Labor Pains: Because Being in a Union can be Painful

Binding Arbitration Is Now Front And Center

Card check may have been dropped from the so-called Employee Free Choice Act, but binding arbitration still lingers and it’s just as devastating as the effective elimination of the secret ballot. Binding arbitration would allow a federal bureaucrat to dictate the terms of how a company should be run if the employer and a union cannot reach first contract.

Business and labor are squaring off on this key provision in EFCA, leading some like Sen. Jim DeMint of South Carolina to speculate whether binding arbitration was labor’s end-game all along:

“We suspected from the beginning that the binding arbitration was packaged with the elimination of the secret ballot in order to create a straw man they could take down later,” said Sen. Jim DeMint, R-S.C.

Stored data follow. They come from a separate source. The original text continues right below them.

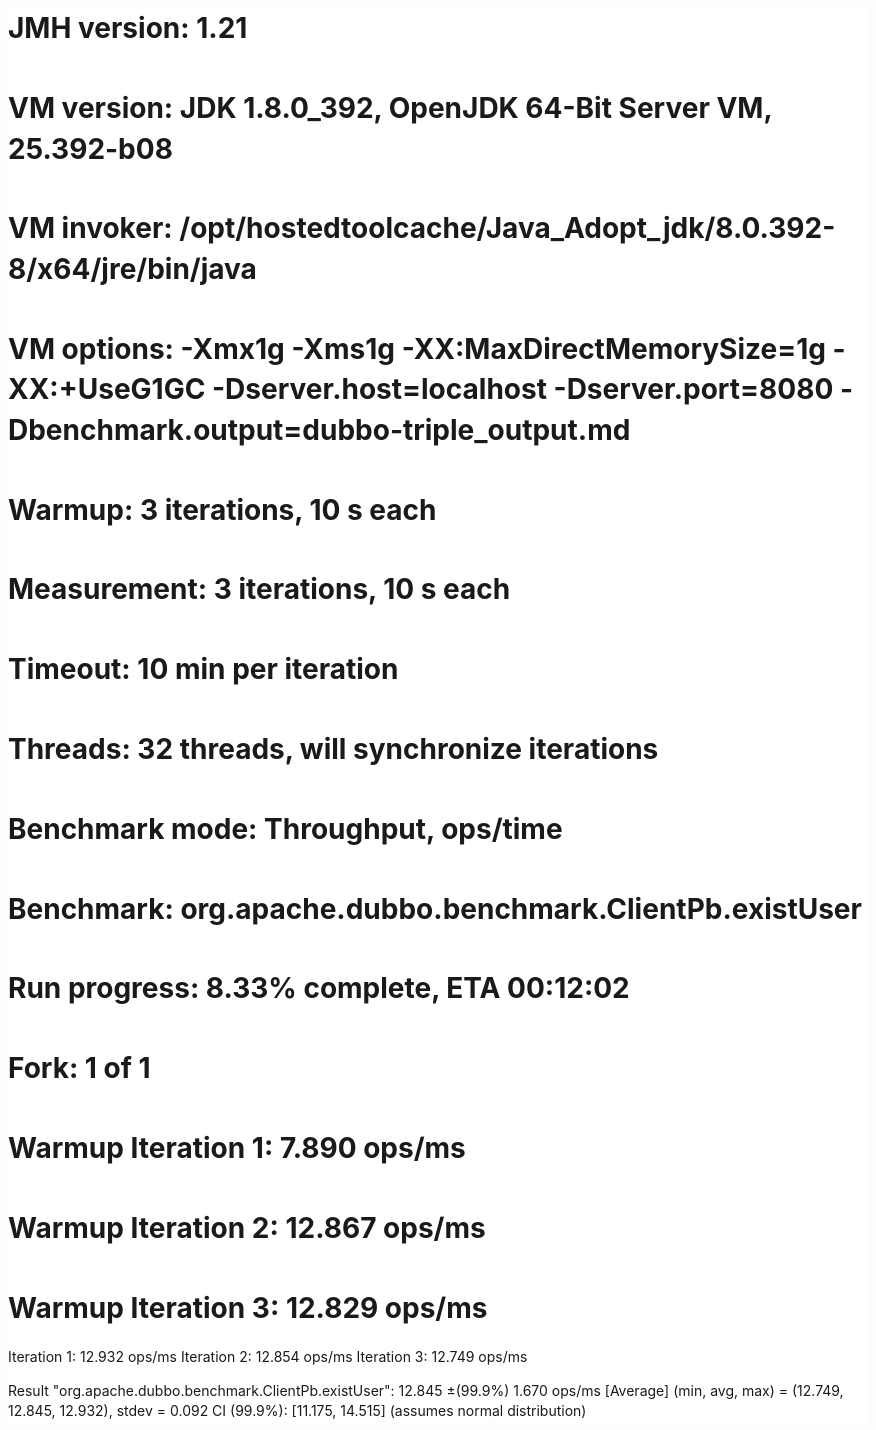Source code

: 
# JMH version: 1.21
# VM version: JDK 1.8.0_392, OpenJDK 64-Bit Server VM, 25.392-b08
# VM invoker: /opt/hostedtoolcache/Java_Adopt_jdk/8.0.392-8/x64/jre/bin/java
# VM options: -Xmx1g -Xms1g -XX:MaxDirectMemorySize=1g -XX:+UseG1GC -Dserver.host=localhost -Dserver.port=8080 -Dbenchmark.output=dubbo-triple_output.md
# Warmup: 3 iterations, 10 s each
# Measurement: 3 iterations, 10 s each
# Timeout: 10 min per iteration
# Threads: 32 threads, will synchronize iterations
# Benchmark mode: Throughput, ops/time
# Benchmark: org.apache.dubbo.benchmark.ClientPb.existUser

# Run progress: 8.33% complete, ETA 00:12:02
# Fork: 1 of 1
# Warmup Iteration   1: 7.890 ops/ms
# Warmup Iteration   2: 12.867 ops/ms
# Warmup Iteration   3: 12.829 ops/ms
Iteration   1: 12.932 ops/ms
Iteration   2: 12.854 ops/ms
Iteration   3: 12.749 ops/ms


Result "org.apache.dubbo.benchmark.ClientPb.existUser":
  12.845 ±(99.9%) 1.670 ops/ms [Average]
  (min, avg, max) = (12.749, 12.845, 12.932), stdev = 0.092
  CI (99.9%): [11.175, 14.515] (assumes normal distribution)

The unions argue that there’s nothing wrong with binding arbitration since companies use arbitration to settle disputes. But there’s a difference between attempting to resolve a  specific dispute and having a bureaucrat decide the terms of a contract that would last for two years:

Business groups say arbitration would allow a federal official who knows nothing about a company to suddenly dictate workplace rules including salaries, benefits and vacations.

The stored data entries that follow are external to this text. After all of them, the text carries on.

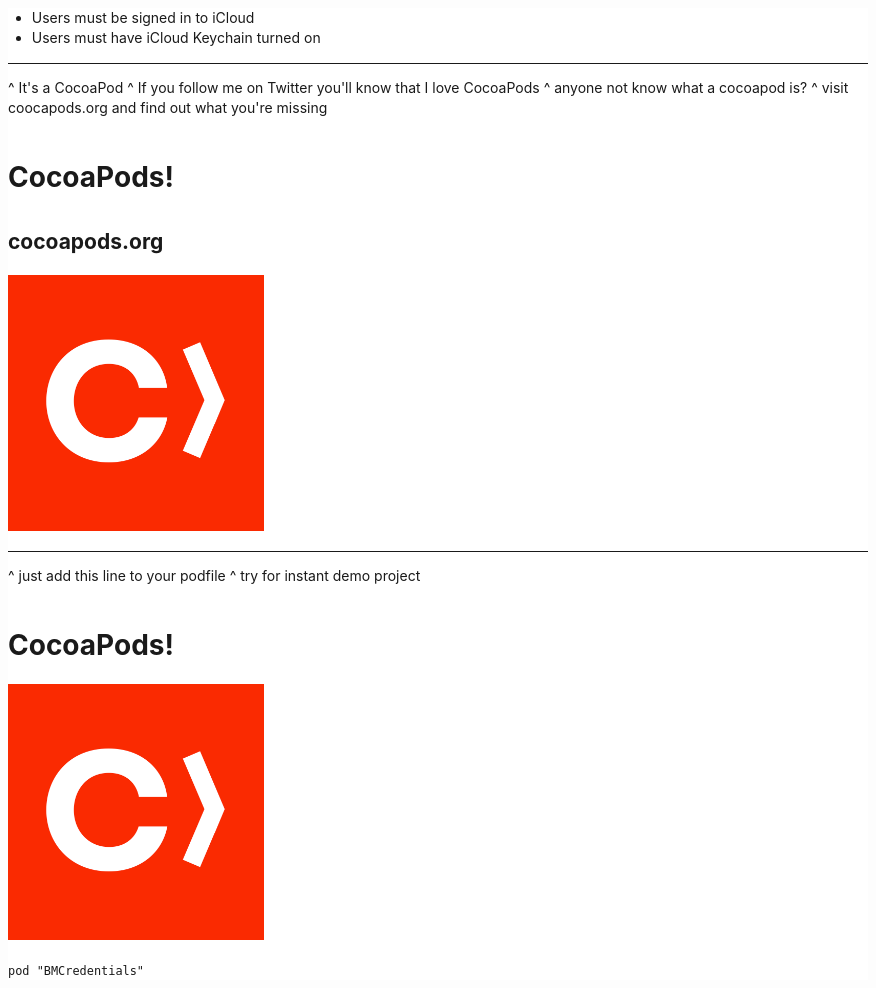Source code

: - Users must be signed in to iCloud
- Users must have iCloud Keychain turned on

---

^ It's a CocoaPod
^ If you follow me on Twitter you'll know that I love CocoaPods
^ anyone not know what a cocoapod is?
^ visit coocapods.org and find out what you're missing

# CocoaPods!
## cocoapods.org
![left](e1cbdef9d4b11484049a033886578e54.png)

---
^ just add this line to your podfile
^ try for instant demo project

# CocoaPods!
![left](e1cbdef9d4b11484049a033886578e54.png)
 
    pod "BMCredentials"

They also say there is a big difference between settling one dispute via arbitration, and settling an entire contract that way.

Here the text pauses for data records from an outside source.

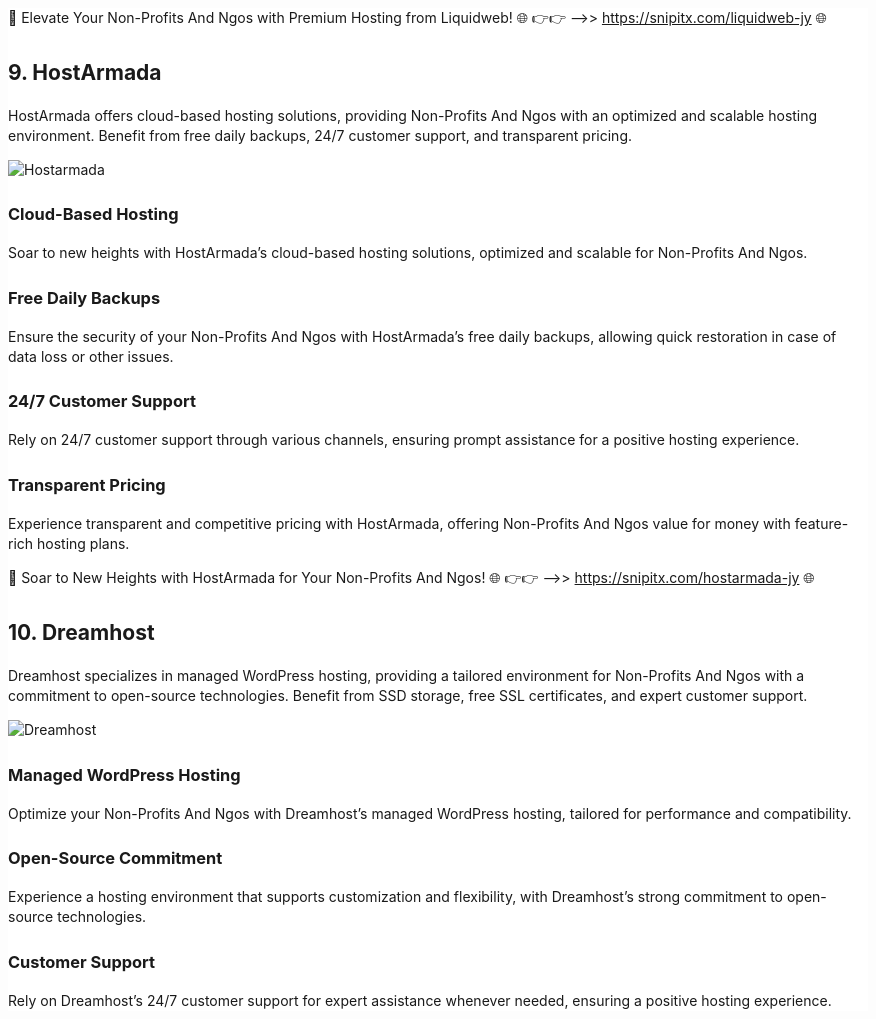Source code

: 🚀 Elevate Your Non-Profits And Ngos with Premium Hosting from Liquidweb! 🌐
👉👉 -->> https://snipitx.com/liquidweb-jy 🌐

## 9. HostArmada

HostArmada offers cloud-based hosting solutions, providing Non-Profits And Ngos with an optimized and scalable hosting environment. Benefit from free daily backups, 24/7 customer support, and transparent pricing.

![Hostarmada](https://i.imgur.com/KFbdf3o.jpeg "Hostarmada Hosting")

### Cloud-Based Hosting
Soar to new heights with HostArmada’s cloud-based hosting solutions, optimized and scalable for Non-Profits And Ngos.

### Free Daily Backups
Ensure the security of your Non-Profits And Ngos with HostArmada’s free daily backups, allowing quick restoration in case of data loss or other issues.

### 24/7 Customer Support
Rely on 24/7 customer support through various channels, ensuring prompt assistance for a positive hosting experience.

### Transparent Pricing
Experience transparent and competitive pricing with HostArmada, offering Non-Profits And Ngos value for money with feature-rich hosting plans.

🚀 Soar to New Heights with HostArmada for Your Non-Profits And Ngos! 🌐
👉👉 -->> https://snipitx.com/hostarmada-jy 🌐

## 10. Dreamhost

Dreamhost specializes in managed WordPress hosting, providing a tailored environment for Non-Profits And Ngos with a commitment to open-source technologies. Benefit from SSD storage, free SSL certificates, and expert customer support.

![Dreamhost](https://i.imgur.com/rXIg8ip.jpeg "Dreamhost Hosting")

### Managed WordPress Hosting
Optimize your Non-Profits And Ngos with Dreamhost’s managed WordPress hosting, tailored for performance and compatibility.

### Open-Source Commitment
Experience a hosting environment that supports customization and flexibility, with Dreamhost’s strong commitment to open-source technologies.

### Customer Support
Rely on Dreamhost’s 24/7 customer support for expert assistance whenever needed, ensuring a positive hosting experience.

“Card check is the political poison in the bill, but forced arbitration is the real poison,” said Steven Law, general counsel of the U.S. Chamber of Commerce.

As I have discussed, perhaps one of the reasons why unions favor binding arbitration and desperately want EFCA to pass is to force employers to pay into the unions’ flailing pension funds:

“They are desperately trying to get more union members and more employers to help get them out of the red in their pension funds,” DeMint said. Mandatory arbitration could be used to force businesses to contribute to these funds.

Don’t be deceived – EFCA is still a no-go even if card check is no longer part of the equation. Binding arbitration is just as dangerous of a proposition. It is difficult to see the unions capitulating on this front, so expect to see them fighting to ensure this is included in any sort of “compromise” that emerges from the Senate.